On taking on her powerful new job at
Mademoiselle
, Doppelt declared, “We live and breathe frocks, but we also want to make the magazine face issues in a modern, amusing manner.”

In less than a year, she failed miserably.

Her first issue appeared on newsstands in March 1993. It included a recipe for peanut butter pie and Cool Whip from the
Junior League Cookbook
and an advice column on spotting and removing one’s own nasal detritus. The covers were even more over the edge—druggy-looking, grungy girls, with cover lines that read “Cool Clothes from Kmart.”

Six months later, on September 29, 1993, she was out, though the Condé Nast press release, with Si Newhouse’s name on it, diplomatically stated that she had resigned. “I had one vision of the magazine,” she said. “They had another.” Newhouse said that there were “conceptual differences that we have been unable to resolve.”

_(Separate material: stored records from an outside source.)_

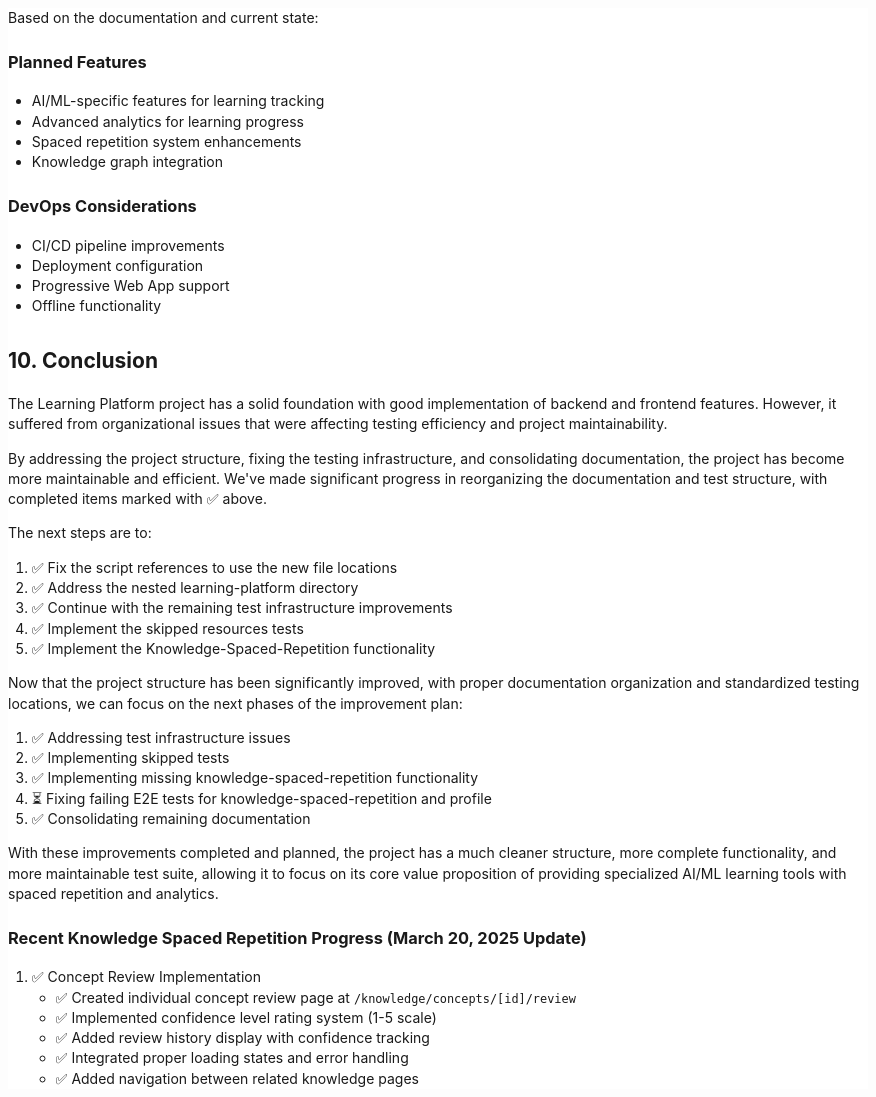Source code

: Based on the documentation and current state:

### Planned Features

- AI/ML-specific features for learning tracking
- Advanced analytics for learning progress
- Spaced repetition system enhancements
- Knowledge graph integration

### DevOps Considerations

- CI/CD pipeline improvements
- Deployment configuration
- Progressive Web App support
- Offline functionality

## 10. Conclusion

The Learning Platform project has a solid foundation with good implementation of backend and frontend features. However, it suffered from organizational issues that were affecting testing efficiency and project maintainability.

By addressing the project structure, fixing the testing infrastructure, and consolidating documentation, the project has become more maintainable and efficient. We've made significant progress in reorganizing the documentation and test structure, with completed items marked with ✅ above.

The next steps are to:

1. ✅ Fix the script references to use the new file locations
2. ✅ Address the nested learning-platform directory
3. ✅ Continue with the remaining test infrastructure improvements
4. ✅ Implement the skipped resources tests
5. ✅ Implement the Knowledge-Spaced-Repetition functionality

Now that the project structure has been significantly improved, with proper documentation organization and standardized testing locations, we can focus on the next phases of the improvement plan:

1. ✅ Addressing test infrastructure issues
2. ✅ Implementing skipped tests
3. ✅ Implementing missing knowledge-spaced-repetition functionality
4. ⏳ Fixing failing E2E tests for knowledge-spaced-repetition and profile
5. ✅ Consolidating remaining documentation

With these improvements completed and planned, the project has a much cleaner structure, more complete functionality, and more maintainable test suite, allowing it to focus on its core value proposition of providing specialized AI/ML learning tools with spaced repetition and analytics.

### Recent Knowledge Spaced Repetition Progress (March 20, 2025 Update)

1. ✅ Concept Review Implementation
   - ✅ Created individual concept review page at `/knowledge/concepts/[id]/review`
   - ✅ Implemented confidence level rating system (1-5 scale)
   - ✅ Added review history display with confidence tracking
   - ✅ Integrated proper loading states and error handling
   - ✅ Added navigation between related knowledge pages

If Anna feared possible competition from Schechter, whose ideas were mainstream and commercial, she had little to fear from Doppelt, whose ideas were off-the-wall—and that’s most likely why she backed Doppelt for the
Mademoiselle
job.

A day after Doppelt cleaned out her desk, Elizabeth Crow, a forty-seven-year-old magazine and publishing veteran, was named as the new editor. Just as Newhouse wanted
Vogue
to be more like
Elle
, he mandated that Crow give
Mademoiselle
“an
Allure
feel.” It went through a few more iterations but was finally laid to rest by Si Newhouse on October 1, 2001. At the time of its demise, it was being edited by another Brit, Mandi Norwood.

Looking back more than a decade later, now running her own successful fashion-styling business, Schechter says, “I don’t know if Anna betrayed me. But a couple of my story ideas that I had in my proposal for
Mademoiselle
turned up in
Vogue
. Anna’s a good editor, and a good editor is good at appropriating. She’s a very competitive person, and I don’t think she could be where she is today without being . . . very aware of what her competition is doing and who her possible competition might be.”